Ahmed too sees little impact on mango exports from resumption of flights.
"I don't see a major impact on [mango] exports because there is no decrease in freight rates."
Extolled as king of fruits, India and Pakistan recognise mango as their national fruit.
Both often unleash the fruit's clout in diplomacy and political outreach.

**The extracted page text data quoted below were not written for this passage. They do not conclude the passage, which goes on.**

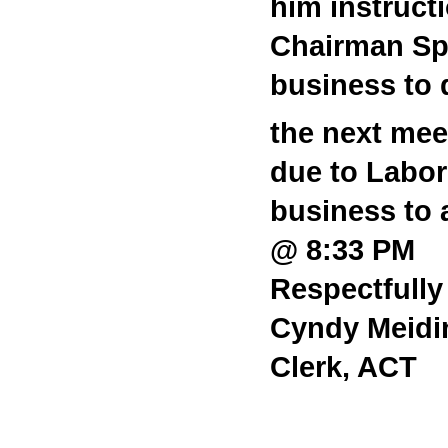
him instruct
Chairman Spr
business to 
the next meet
due to Labo
business to 
@ 8:33 PM
Respectfully
Cyndy Meidi
Clerk, ACT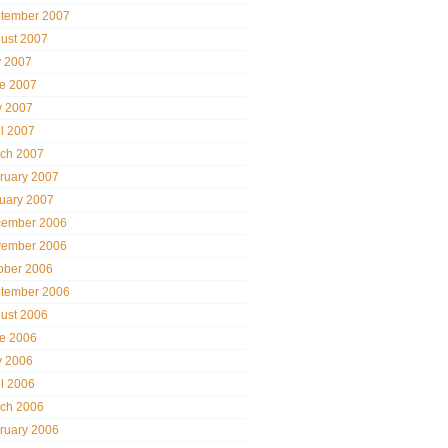
tember 2007
ust 2007
y 2007
e 2007
 2007
il 2007
ch 2007
ruary 2007
uary 2007
ember 2006
ember 2006
ober 2006
tember 2006
ust 2006
e 2006
 2006
il 2006
ch 2006
ruary 2006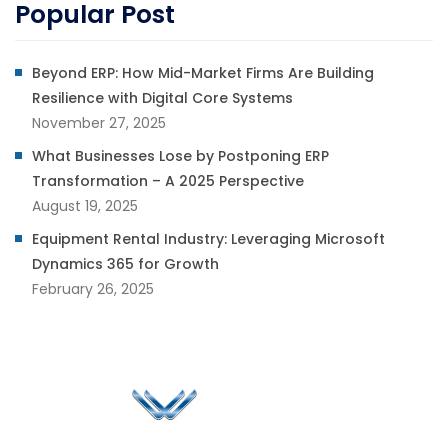
Popular Post
Beyond ERP: How Mid-Market Firms Are Building
Resilience with Digital Core Systems
November 27, 2025
What Businesses Lose by Postponing ERP
Transformation – A 2025 Perspective
August 19, 2025
Equipment Rental Industry: Leveraging Microsoft
Dynamics 365 for Growth
February 26, 2025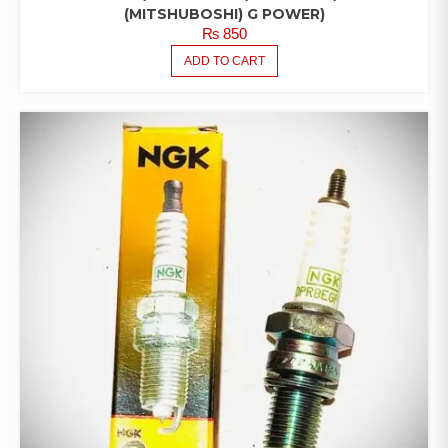
(MITSHUBOSHI) G POWER)
₨
850
ADD TO CART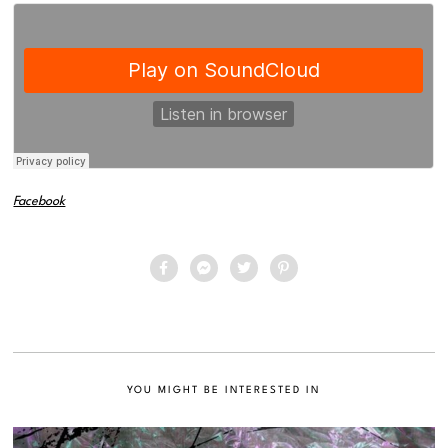
Facebook
YOU MIGHT BE INTERESTED IN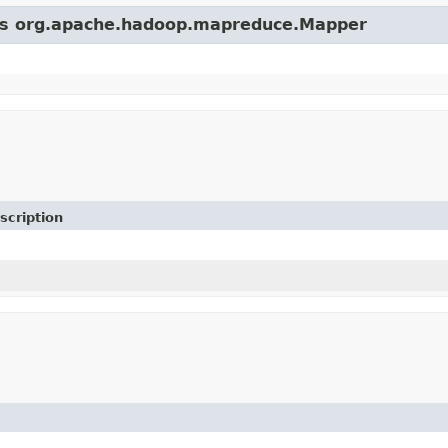
lass org.apache.hadoop.mapreduce.Mapper
scription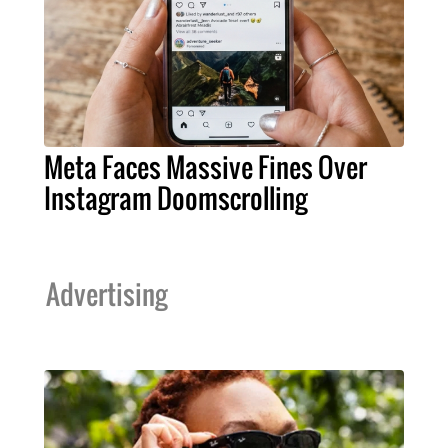
Meta Faces Massive Fines Over
Instagram Doomscrolling
Advertising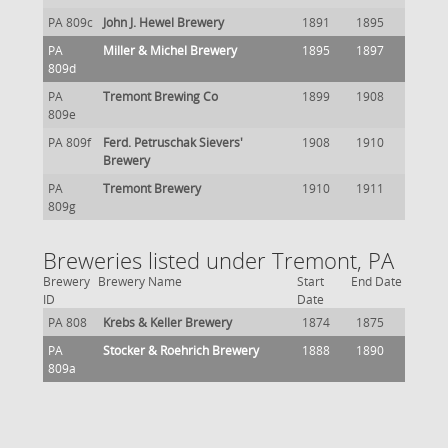
PA 809c
John J. Hewel Brewery
1891
1895
PA
Miller & Michel Brewery
1895
1897
809d
PA
Tremont Brewing Co
1899
1908
809e
PA 809f
Ferd. Petruschak Sievers'
1908
1910
Brewery
PA
Tremont Brewery
1910
1911
809g
Breweries listed under Tremont, PA
Brewery
Brewery Name
Start
End Date
ID
Date
PA 808
Krebs & Keller Brewery
1874
1875
PA
Stocker & Roehrich Brewery
1888
1890
809a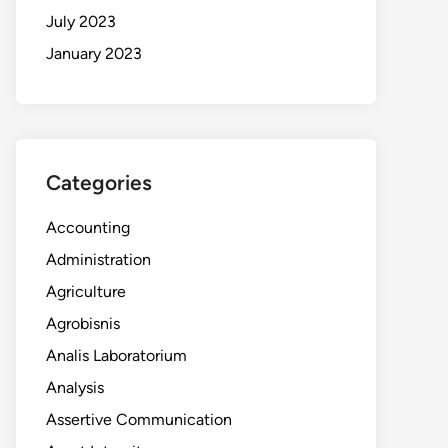
July 2023
January 2023
Categories
Accounting
Administration
Agriculture
Agrobisnis
Analis Laboratorium
Analysis
Assertive Communication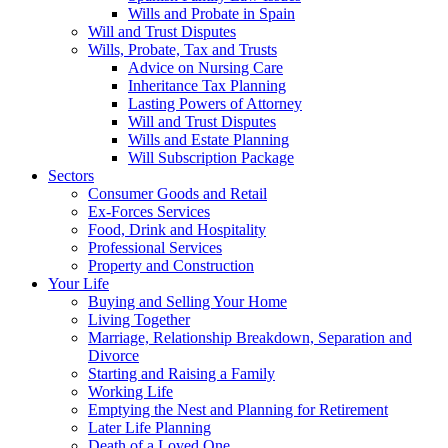
Wills and Probate in Spain
Will and Trust Disputes
Wills, Probate, Tax and Trusts
Advice on Nursing Care
Inheritance Tax Planning
Lasting Powers of Attorney
Will and Trust Disputes
Wills and Estate Planning
Will Subscription Package
Sectors
Consumer Goods and Retail
Ex-Forces Services
Food, Drink and Hospitality
Professional Services
Property and Construction
Your Life
Buying and Selling Your Home
Living Together
Marriage, Relationship Breakdown, Separation and
Divorce
Starting and Raising a Family
Working Life
Emptying the Nest and Planning for Retirement
Later Life Planning
Death of a Loved One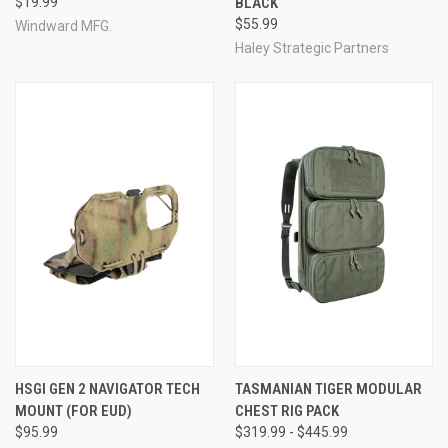
$19.99
BLACK
$55.99
Windward MFG.
Haley Strategic Partners
HSGI GEN 2 NAVIGATOR TECH
TASMANIAN TIGER MODULAR
MOUNT (FOR EUD)
CHEST RIG PACK
$95.99
$319.99 - $445.99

Mangoes have also been used by writers and poets in the region over centuries to represent unspoken thoughts and feelings.
Until 2018, Pakistan produced 1.9 million metric tonnes of mangoes annually, thus ranking sixth in the world, followed by India, China, Thailand, Indonesia and Mexico.
There are two dozen mango varieties in the country, notably, Anwar Ratol, Dasheri, Langra, Saroli, Sindhri, Totapari, and others.
But the taste of Pakistan is Chaunsa, which accounts for 60pc of the country's total mango exports.
The most famous Pakistani mango is the Anwar Ratol, which has its roots in a village two hours from New Delhi, in the Baghpat district of western Uttar Pradesh in India.
Many years before partition in 1947, a mango grower from Ratol in Uttar Pradesh had migrated to Punjab and named a sprig he had transplanted there after his father, Anwar.
Almost every year, Pakistan sends a box of mangoes to the Indian prime minister, and other top functionaries in the Indian capital, New Delhi.
Despite its aroma and taste that makes the Pakistani mango a hot favourite, little attention is being paid to adopt latest harvest practices to improve quality further.
The country’s mango production has declined over the past four years, a phenomenon blamed on global warming.
Actual production capacity of 1.9 million metric tonnes reduced to 1.4 million metric tonnes last year, according to Ahmed.
"Mango crops require hot weather but winters are going longer and longer every passing year, which is gradually affecting production,” he said.
This year, Ahmed said, the mango crop is already two weeks late due to delayed summer.